Littlest students fill Kalispell classrooms
The Kalispell School District is crawling with kindergarteners.
For the second year in a row, Kalispell schools have seen a kindergarten explosion, with all of the district’s 15 classrooms jam-packed with students.
“We are stuffed at the kindergarten level,” Superintendent Darlene Schottle said. “Two years ago, we had 292 kindergarten students. Last year, we had 328 kindergarten students.
“We have 375 this year.”
That’s a 14 percent increase from last fall, and a 28 percent jump from 2009. The numbers mean there are 24 to 25 kindergarteners in every classroom.
State accreditation standards say the student-teacher ratio should be 20-1 in kindergarten classrooms. But the district doesn’t yet have a place to put an additional classroom, Schottle said.
In one sense, the kindergarten enrollment boom will be a boon to the school district. Those extra students will bring in additional funding from the state.
“It’s a good problem,” Schottle said.
But it has caused frustration and inconvenience for some.
The filled-to-the-brim classes have meant many families haven’t been able to send their children to their neighborhood schools.
With five elementary schools across Kalispell, the district has embraced the neighborhood school model, Peterson School Principal Rick Anfenson said.

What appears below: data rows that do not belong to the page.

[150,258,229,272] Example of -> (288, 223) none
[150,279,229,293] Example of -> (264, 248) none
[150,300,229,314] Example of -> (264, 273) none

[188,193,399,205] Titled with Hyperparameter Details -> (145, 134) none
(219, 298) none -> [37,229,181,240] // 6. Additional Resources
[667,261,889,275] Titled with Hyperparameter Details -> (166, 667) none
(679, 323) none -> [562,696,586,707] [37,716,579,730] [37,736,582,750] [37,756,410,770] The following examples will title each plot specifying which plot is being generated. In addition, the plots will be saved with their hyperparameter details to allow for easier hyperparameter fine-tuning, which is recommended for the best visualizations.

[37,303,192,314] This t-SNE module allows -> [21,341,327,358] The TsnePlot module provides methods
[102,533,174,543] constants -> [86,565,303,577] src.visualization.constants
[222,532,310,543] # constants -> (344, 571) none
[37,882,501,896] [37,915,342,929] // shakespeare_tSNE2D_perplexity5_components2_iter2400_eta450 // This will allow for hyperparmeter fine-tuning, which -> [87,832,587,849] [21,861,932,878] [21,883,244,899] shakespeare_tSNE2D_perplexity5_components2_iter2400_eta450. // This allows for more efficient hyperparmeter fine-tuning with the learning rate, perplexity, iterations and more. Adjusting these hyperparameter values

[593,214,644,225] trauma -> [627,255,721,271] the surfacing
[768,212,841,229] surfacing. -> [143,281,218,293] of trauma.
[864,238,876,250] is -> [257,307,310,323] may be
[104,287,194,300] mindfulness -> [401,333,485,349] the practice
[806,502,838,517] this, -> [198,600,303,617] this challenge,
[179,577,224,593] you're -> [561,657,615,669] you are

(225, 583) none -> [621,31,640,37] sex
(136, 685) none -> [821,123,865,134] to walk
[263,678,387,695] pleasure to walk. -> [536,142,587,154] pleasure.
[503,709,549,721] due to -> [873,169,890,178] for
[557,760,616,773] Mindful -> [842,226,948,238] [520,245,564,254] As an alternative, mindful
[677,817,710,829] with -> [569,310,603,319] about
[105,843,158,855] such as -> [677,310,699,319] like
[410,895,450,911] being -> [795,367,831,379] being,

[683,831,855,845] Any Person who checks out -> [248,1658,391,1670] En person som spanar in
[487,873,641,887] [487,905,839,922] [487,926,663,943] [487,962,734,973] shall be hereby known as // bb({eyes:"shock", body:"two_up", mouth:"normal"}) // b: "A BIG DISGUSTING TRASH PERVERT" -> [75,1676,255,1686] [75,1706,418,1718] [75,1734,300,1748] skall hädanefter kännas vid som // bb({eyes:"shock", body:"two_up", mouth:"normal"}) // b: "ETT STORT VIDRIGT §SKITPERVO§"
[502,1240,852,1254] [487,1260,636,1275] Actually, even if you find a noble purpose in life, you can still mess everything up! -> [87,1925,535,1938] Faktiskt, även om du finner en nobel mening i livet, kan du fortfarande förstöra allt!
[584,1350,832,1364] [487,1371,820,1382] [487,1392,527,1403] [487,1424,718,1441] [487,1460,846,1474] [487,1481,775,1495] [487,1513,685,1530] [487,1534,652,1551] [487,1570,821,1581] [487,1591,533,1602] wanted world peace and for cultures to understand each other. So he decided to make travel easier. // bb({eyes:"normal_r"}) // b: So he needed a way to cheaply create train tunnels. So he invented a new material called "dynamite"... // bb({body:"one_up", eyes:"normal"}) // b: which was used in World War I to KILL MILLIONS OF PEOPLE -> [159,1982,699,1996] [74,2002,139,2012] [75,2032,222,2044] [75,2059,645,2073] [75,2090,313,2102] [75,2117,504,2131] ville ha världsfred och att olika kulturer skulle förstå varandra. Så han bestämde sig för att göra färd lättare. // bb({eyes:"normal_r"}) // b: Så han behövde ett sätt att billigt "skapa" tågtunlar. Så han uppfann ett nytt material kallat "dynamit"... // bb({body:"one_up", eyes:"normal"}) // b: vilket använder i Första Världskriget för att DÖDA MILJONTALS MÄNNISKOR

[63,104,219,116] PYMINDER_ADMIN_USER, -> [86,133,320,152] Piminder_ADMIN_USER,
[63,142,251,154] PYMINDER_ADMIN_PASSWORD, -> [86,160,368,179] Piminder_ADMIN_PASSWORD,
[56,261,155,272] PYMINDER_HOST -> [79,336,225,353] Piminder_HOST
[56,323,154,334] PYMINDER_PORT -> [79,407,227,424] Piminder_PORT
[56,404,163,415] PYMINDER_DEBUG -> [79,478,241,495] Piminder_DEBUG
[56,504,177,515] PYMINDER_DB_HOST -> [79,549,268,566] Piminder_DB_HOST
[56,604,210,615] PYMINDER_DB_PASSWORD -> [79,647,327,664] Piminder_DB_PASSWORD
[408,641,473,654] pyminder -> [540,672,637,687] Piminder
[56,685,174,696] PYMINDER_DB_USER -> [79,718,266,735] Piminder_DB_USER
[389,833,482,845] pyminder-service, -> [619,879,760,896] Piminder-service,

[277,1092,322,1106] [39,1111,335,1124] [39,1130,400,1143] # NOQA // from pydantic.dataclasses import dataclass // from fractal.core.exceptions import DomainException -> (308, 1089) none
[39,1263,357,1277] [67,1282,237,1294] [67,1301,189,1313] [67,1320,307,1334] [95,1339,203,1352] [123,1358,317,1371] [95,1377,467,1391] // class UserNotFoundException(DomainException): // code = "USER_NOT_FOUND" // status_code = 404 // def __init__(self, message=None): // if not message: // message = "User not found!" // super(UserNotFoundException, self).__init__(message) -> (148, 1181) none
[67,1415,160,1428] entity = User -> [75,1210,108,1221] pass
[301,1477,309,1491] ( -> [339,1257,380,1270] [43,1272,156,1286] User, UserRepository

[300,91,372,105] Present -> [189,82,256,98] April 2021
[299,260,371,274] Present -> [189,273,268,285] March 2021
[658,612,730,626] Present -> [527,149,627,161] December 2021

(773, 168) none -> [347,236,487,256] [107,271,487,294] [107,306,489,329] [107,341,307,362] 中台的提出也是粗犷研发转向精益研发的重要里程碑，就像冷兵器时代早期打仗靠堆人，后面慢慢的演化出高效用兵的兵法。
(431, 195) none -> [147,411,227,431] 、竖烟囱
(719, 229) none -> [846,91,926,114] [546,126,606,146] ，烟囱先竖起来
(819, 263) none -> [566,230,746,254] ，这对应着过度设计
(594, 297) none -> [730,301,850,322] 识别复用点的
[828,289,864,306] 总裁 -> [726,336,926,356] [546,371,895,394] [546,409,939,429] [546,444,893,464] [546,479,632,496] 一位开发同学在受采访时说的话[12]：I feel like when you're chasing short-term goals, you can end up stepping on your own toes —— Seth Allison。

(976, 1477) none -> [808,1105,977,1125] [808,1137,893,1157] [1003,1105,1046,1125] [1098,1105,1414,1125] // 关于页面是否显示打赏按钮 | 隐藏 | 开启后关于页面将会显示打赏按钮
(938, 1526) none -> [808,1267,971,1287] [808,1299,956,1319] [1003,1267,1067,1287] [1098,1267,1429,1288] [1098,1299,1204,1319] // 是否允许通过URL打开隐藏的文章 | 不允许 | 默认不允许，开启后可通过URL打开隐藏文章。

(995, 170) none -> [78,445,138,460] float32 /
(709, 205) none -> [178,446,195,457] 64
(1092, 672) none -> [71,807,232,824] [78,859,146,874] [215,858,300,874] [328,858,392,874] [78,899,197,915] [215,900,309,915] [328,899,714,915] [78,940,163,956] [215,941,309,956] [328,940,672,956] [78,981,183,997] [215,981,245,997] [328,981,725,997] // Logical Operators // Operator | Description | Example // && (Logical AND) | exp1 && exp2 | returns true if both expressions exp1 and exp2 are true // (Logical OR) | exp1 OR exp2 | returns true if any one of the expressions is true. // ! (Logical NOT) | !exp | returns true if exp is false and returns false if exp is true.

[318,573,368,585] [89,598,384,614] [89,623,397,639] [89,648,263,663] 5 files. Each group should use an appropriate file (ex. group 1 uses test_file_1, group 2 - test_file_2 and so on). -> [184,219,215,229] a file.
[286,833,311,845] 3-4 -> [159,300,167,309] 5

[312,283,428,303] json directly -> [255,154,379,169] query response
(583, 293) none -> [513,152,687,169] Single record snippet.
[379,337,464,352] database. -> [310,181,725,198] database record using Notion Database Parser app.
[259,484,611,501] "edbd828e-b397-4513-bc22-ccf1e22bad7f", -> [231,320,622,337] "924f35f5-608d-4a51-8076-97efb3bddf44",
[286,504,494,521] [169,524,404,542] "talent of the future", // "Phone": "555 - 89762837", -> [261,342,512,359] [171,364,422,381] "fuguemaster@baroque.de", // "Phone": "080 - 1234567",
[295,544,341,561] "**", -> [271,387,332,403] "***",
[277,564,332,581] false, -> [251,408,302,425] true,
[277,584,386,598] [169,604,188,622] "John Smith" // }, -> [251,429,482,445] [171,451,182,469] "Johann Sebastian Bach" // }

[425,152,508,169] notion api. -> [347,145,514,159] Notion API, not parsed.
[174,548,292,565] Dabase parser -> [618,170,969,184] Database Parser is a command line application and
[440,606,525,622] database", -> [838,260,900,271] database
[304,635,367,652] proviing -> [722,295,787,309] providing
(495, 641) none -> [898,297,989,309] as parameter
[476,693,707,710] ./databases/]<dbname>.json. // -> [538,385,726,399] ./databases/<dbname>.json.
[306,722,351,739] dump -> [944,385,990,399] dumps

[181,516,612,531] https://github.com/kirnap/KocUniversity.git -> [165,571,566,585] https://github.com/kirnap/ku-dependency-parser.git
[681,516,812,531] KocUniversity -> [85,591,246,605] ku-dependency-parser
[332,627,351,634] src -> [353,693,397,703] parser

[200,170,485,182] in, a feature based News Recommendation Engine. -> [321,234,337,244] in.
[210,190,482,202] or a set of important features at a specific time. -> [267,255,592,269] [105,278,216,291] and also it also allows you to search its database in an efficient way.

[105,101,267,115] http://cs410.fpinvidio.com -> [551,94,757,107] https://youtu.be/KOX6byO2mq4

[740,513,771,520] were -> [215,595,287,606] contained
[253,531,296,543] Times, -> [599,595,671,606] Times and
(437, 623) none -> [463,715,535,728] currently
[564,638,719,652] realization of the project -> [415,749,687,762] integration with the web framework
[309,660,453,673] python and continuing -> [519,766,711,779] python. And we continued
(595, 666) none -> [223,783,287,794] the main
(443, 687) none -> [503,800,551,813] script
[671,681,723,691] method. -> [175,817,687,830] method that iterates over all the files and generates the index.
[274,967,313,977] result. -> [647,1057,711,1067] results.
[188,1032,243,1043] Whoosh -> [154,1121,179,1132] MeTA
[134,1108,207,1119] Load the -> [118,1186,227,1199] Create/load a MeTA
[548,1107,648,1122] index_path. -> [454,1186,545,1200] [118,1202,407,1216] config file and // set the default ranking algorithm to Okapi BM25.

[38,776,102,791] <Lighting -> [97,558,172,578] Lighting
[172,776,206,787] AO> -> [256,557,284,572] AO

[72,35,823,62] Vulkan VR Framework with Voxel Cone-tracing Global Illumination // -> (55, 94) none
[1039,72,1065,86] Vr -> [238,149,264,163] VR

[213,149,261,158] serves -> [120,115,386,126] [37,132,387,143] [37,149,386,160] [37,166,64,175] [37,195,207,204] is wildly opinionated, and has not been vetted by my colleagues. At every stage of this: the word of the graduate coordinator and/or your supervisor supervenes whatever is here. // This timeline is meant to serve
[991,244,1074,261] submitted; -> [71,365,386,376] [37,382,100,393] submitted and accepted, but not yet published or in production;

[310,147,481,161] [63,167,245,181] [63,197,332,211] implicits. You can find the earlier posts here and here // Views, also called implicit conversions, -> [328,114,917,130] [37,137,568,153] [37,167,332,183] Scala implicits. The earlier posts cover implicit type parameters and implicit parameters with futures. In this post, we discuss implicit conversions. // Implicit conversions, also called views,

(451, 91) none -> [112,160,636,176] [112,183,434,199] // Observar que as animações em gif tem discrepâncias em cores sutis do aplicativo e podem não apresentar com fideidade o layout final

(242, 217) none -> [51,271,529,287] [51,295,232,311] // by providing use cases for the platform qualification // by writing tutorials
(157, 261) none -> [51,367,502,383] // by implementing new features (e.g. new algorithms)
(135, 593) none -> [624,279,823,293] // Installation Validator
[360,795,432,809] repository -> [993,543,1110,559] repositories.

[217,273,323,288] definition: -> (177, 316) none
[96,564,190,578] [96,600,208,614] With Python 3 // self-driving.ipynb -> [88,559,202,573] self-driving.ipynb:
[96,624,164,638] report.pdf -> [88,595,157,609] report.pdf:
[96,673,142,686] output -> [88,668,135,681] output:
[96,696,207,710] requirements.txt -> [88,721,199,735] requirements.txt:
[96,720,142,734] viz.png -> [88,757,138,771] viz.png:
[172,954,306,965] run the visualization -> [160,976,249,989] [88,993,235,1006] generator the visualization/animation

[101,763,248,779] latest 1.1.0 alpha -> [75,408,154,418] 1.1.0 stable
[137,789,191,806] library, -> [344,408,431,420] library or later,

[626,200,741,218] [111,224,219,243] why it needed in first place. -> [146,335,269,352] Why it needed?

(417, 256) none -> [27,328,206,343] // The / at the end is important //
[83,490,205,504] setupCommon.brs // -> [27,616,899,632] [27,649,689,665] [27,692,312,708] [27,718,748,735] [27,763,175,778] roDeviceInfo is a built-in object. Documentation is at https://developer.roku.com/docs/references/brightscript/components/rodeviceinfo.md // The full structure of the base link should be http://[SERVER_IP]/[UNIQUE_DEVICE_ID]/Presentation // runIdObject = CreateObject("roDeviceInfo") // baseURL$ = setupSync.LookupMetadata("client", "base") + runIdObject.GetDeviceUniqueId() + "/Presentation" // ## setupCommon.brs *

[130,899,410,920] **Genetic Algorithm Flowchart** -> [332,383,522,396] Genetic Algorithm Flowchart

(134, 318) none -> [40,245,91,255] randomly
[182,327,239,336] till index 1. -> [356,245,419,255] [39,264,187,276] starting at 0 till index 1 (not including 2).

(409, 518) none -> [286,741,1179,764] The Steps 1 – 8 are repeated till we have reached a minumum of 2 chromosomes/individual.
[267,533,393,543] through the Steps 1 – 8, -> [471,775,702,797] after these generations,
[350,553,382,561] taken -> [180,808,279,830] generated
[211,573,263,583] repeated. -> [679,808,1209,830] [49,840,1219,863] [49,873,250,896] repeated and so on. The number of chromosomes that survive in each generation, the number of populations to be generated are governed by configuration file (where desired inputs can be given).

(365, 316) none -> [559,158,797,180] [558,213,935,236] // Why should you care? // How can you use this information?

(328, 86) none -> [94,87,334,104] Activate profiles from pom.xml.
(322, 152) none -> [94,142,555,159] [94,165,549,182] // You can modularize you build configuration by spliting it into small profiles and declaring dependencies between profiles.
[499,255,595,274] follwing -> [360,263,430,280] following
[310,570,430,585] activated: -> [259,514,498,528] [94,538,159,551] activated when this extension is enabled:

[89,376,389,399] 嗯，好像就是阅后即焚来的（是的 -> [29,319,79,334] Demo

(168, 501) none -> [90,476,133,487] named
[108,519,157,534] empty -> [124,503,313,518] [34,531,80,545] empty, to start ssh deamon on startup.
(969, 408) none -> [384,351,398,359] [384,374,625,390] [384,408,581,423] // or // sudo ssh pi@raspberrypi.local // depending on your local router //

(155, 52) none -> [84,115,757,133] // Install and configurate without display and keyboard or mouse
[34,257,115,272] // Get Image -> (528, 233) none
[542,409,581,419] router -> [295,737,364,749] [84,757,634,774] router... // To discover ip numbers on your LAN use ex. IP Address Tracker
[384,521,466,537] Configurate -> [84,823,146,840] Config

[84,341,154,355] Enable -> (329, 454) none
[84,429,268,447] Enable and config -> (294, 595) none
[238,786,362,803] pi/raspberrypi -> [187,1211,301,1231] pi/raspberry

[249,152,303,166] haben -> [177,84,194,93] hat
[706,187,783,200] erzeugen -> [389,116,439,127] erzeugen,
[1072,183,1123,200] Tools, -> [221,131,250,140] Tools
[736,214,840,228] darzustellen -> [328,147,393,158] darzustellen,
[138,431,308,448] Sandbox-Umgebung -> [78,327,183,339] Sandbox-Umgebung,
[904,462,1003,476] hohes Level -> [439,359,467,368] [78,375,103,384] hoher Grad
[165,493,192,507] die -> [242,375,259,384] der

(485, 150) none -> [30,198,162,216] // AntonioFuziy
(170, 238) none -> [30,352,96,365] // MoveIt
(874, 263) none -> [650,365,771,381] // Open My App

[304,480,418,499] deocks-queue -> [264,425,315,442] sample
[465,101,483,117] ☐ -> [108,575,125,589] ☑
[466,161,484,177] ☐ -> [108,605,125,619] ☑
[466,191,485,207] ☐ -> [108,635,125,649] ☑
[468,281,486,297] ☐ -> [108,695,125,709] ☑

It can be difficult to explain to families who live within sight of the school why they can’t send their children there, he said. For the most part, however, people have been understanding.
“Our parents and teachers have been real supportive about it,” Anfenson said. “That’s the hard part: Schools feel bad when [students] can’t get in there. We would like to be that neighborhood school for everyone.”
Peterson has more displaced students than any other elementary school in the district, Schottle said. That’s largely because its first- and second-grade classes are as crammed as kindergarten.
There is still room in the upper elementary classrooms, Anfenson said. Accreditation standards allow for more students per teacher in those grades.
The school board will consider several options to accommodate the large primary grade enrollment at its next regular meeting.
The district has options in part because officials did not use all the rainy-day money they were authorized to spend while attempting to balance the 2011-12 budget, Schottle said.
The board had approved spending all of the elementary retention fund, an account set aside for use in case of emergency. School officials made additional cuts instead of using all the retention money to balance the elementary budget, so $100,000 remains in the elementary retention fund.
The district had set aside that money for use in 2012-13, but Schottle will recommend the board use part of it to alleviate the crammed kindergarten classrooms. Some money will remain in the fund for other crises.
“It would not be my recommendation to use the entire amount,” she said. “It’s still early in the school year. ... I always feel better if we have a little bit held in reserve to meet anything that might happen.”
One option the board will consider is relocating a school’s support services or a computer lab to create another kindergarten classroom, Schottle said. That would just barely alleviate the problem, she added.
“We would still have 23 or 24 [students] in every classroom,” she said.
The board will also consider whether to hire another kindergarten teacher or other certified help. If, for example, the district hired a certified librarian — Kalispell’s elementary school libraries aren’t meeting accreditation standards, either — kindergarten teachers could see some relief.
“If we used those [program retention] funds to bring full-time librarians back to the sites, we could reduce the [kindergarten] class size for at least a portion of the day,” Schottle said.
Adding paraprofessional staff or hours to existing aides’ schedules is another option. Accreditation standards give larger classes some leniency if teachers have support from paraprofessionals.
Another option is looking into a modified schedule for kindergarteners. Those students might have a shortened day or perhaps a four-day week schedule.
State standards require that students attend school for a prescribed number of hours, not days, per year, Schottle explained. And Kalispell’s kindergarteners attend school more than the state requires.
“We already provide more [instruction] ... by quite an amount,” she said.
A portable classroom is another possible, though unlikely, option, Schottle said. Adding a temporary classroom probably will be too expensive for the district’s budget.
“I don’t have the final cost yet, but it appears to me that it will be in excess of $100,000,” she said.
Some options won’t be considered, at least right now, Schottle said.
The district will not consider running a bond request to build a new classroom, she said. Part of the reason for that is the time it takes to put options together, not to mention seek the approval of the district’s voters. If taxpayers did support a bond, the kindergarteners wouldn’t be in kindergarten any longer.
“That is not a short-term solution,” she said.
Dropping full-day kindergarten in favor of moving to a half-day model also is not an option, Schottle said.
The district has seen positive achievement gains, particularly in reading and math scores, since it began offering full-day kindergarten, Anfenson said.
And while the move would free up some classroom space, the district would have to lay off teachers. It would cost the district money; half-time students don’t bring in the same dollars that full-time students generate from the state.
The board will discuss its options at its next meeting, scheduled for 6 p.m. Sept. 13 in the Kalispell Middle School library.